そういえば、パラダイスにないお菓子のこと
「あっ、美弦! おきてー!」
突然、大きな声で呼ばれて、美弦は驚いた。その拍子に。
「むっ! げほっ、げほげほげほっっっ……!」
「きゃああ、マンマ! パーパ! 美弦が大変!」
大騒ぎする綺音と咳き込んで苦しむ美弦の傍らに、すぐさま両親は駆け寄ってきた。
「うえっ、うぇええー……」
「美弦? 美弦、どうしたの」
「喉に何か詰まったのか?」
はあはあと肩で息をする美弦の顔を、両側と正面から家族が見つめる。両目は涙で潤んでいるものの、もう、それほど苦しくはない。
「だいじょうぶ……」
ゆっくりと言葉を押し出すと、母に抱きしめられた。
父と姉の、ほっと安堵する吐息が聞こえて、美弦自身も大きく息を吐く。
悲しみに満ちた、ひどく痛ましい音をした声が、姉の口から絞り出された。
「ごめんなさい。美弦がねむっちゃったから、あぶないと思って」
「ああ……何か口に入れたまま眠ってしまったのか……」
「そう。キャンディ。りんごの」
「まあ……!」
母の腕に力がこもった。
「ごめんなさい。

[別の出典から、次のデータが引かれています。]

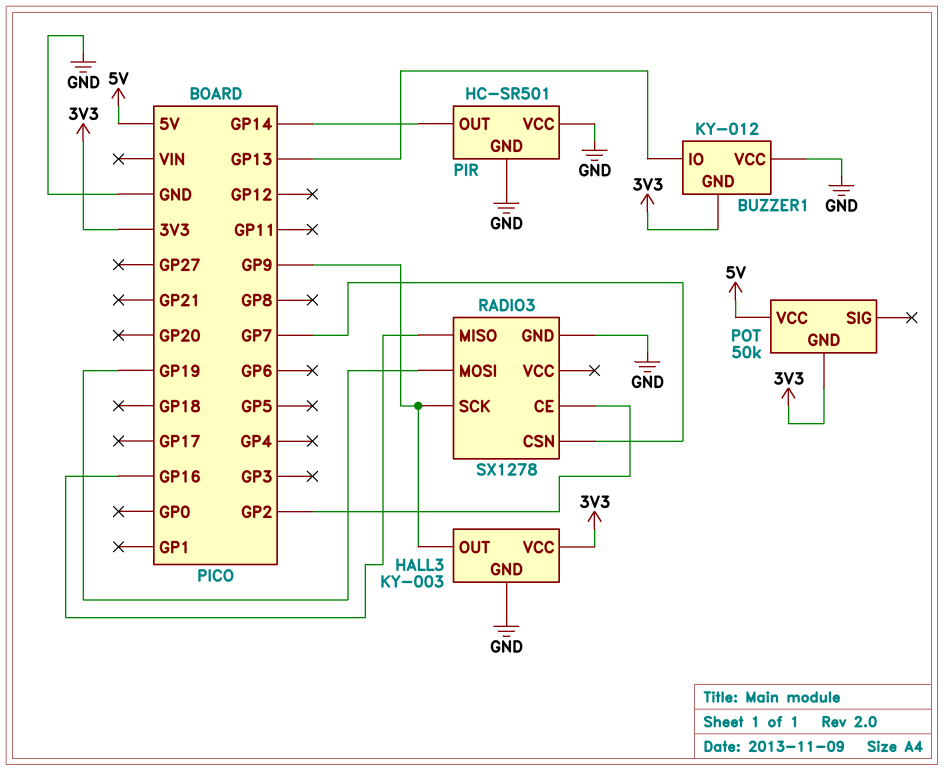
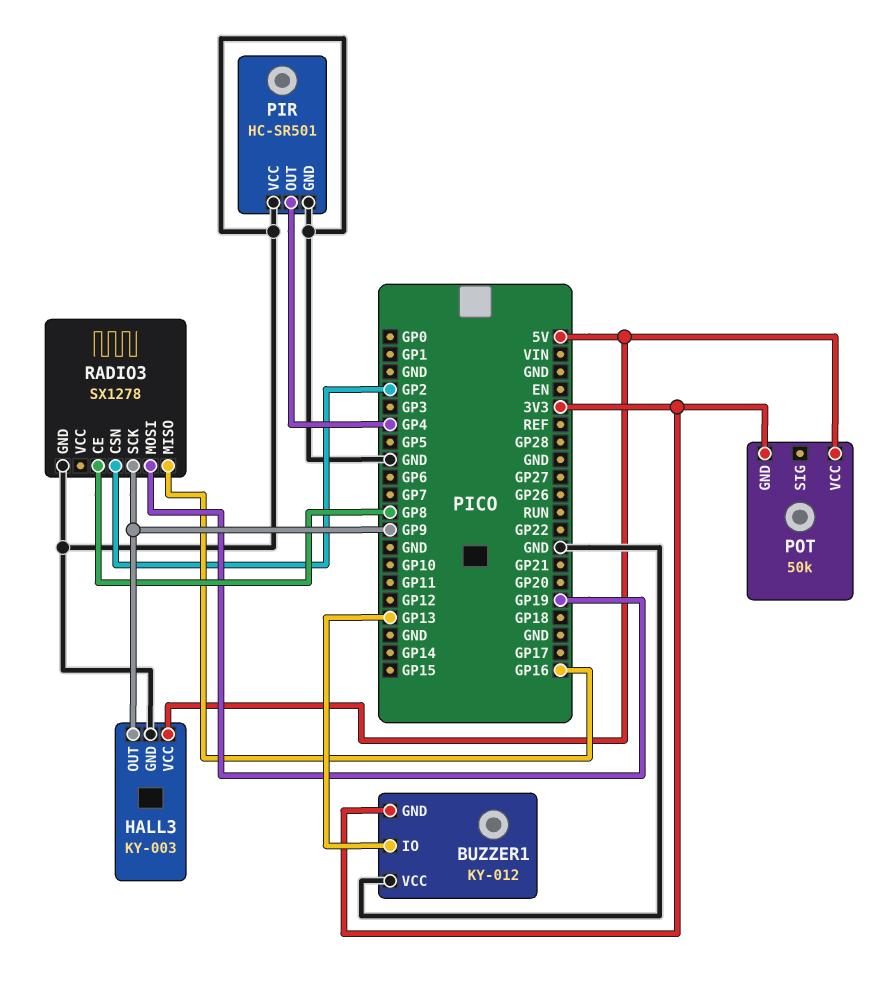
HALL3 pin VCC: 3V3 -> 5V
PIR pin OUT: GP14 -> GP4
RADIO3 pin CE: GP2 -> GP8
RADIO3 pin CSN: GP7 -> GP2

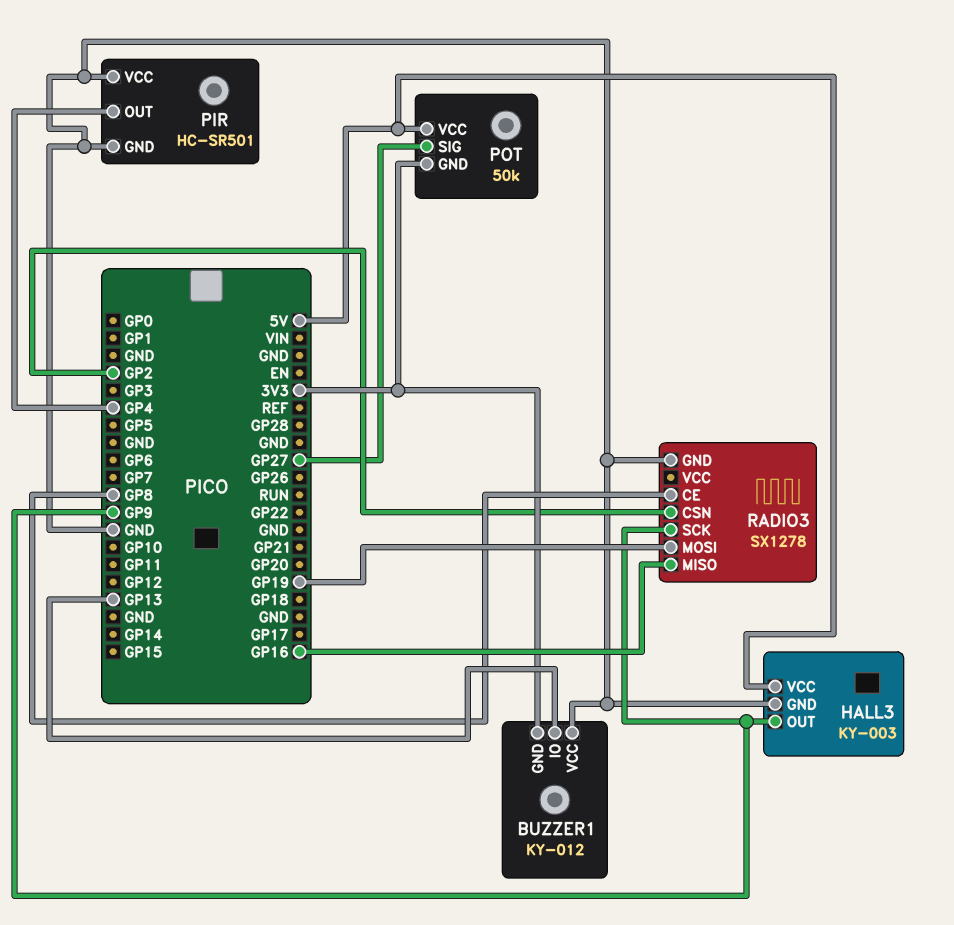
POT pin SIG: none -> GP27

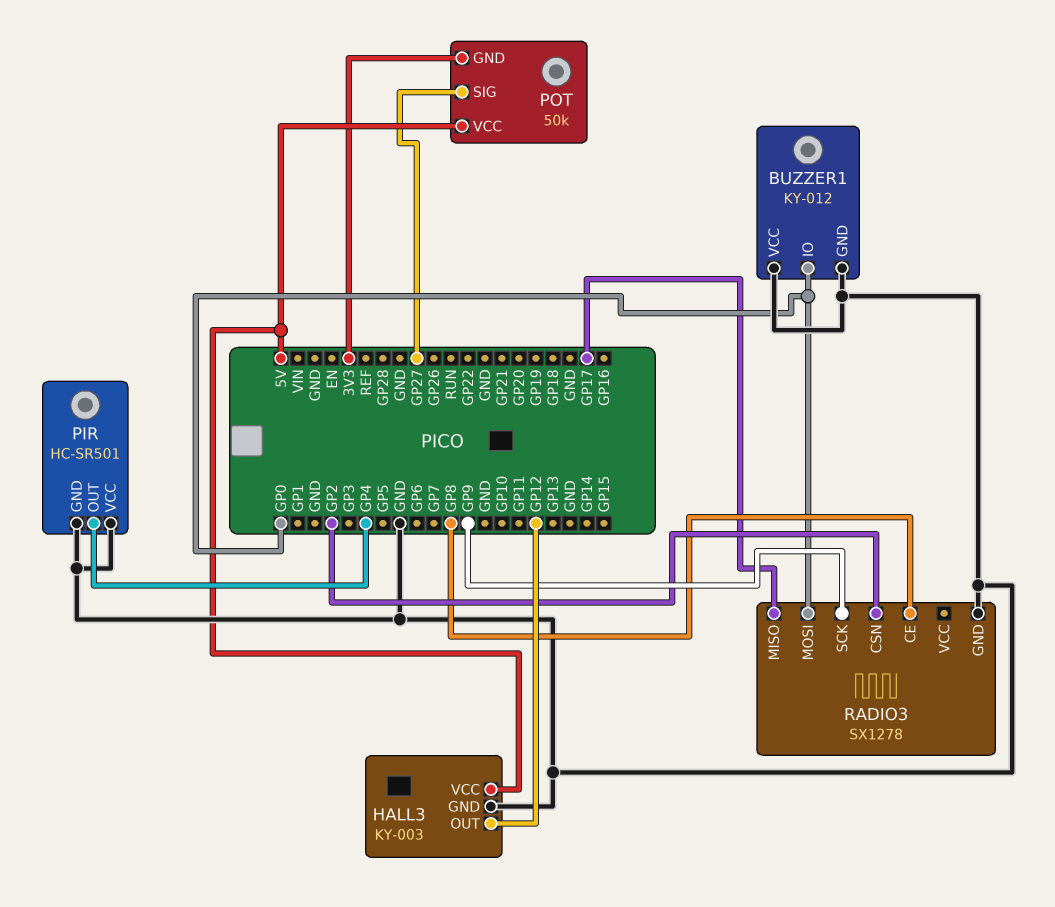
BUZZER1 pin GND: 3V3 -> GND
BUZZER1 pin IO: GP13 -> GP0
HALL3 pin OUT: GP9 -> GP12
RADIO3 pin MISO: GP16 -> GP17
RADIO3 pin MOSI: GP19 -> GP0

綺音のせい」
美弦は一生懸命、手をのばす。そして、ぐっと拳を握った綺音の手を覆った。冷たくなった小さな手。
「ちがうよ」
「そうだな。気をつけていなければならなかったのは、僕たちだ。綺音も美弦も、悪くない」
「ええ、そうね。二人とも、ごめんなさいね。もう大丈夫よ。綺音、美弦が危ないと気づいてくれて、ありがとう」
両親の言葉を聞いた途端、綺音が泣き出した。わんわんと、感情が自分では、どうしようもなくなったように。父が抱きしめて優しく背中をぽんぽんと軽くたたいても、しばらく泣き止まなかった。
そして、それ以来、榊原家のリビング・スイーツ・パラダイスでは、キャンディを見ることはなくなった。ちなみに、チューイングガムも、とばっちりをくらっている。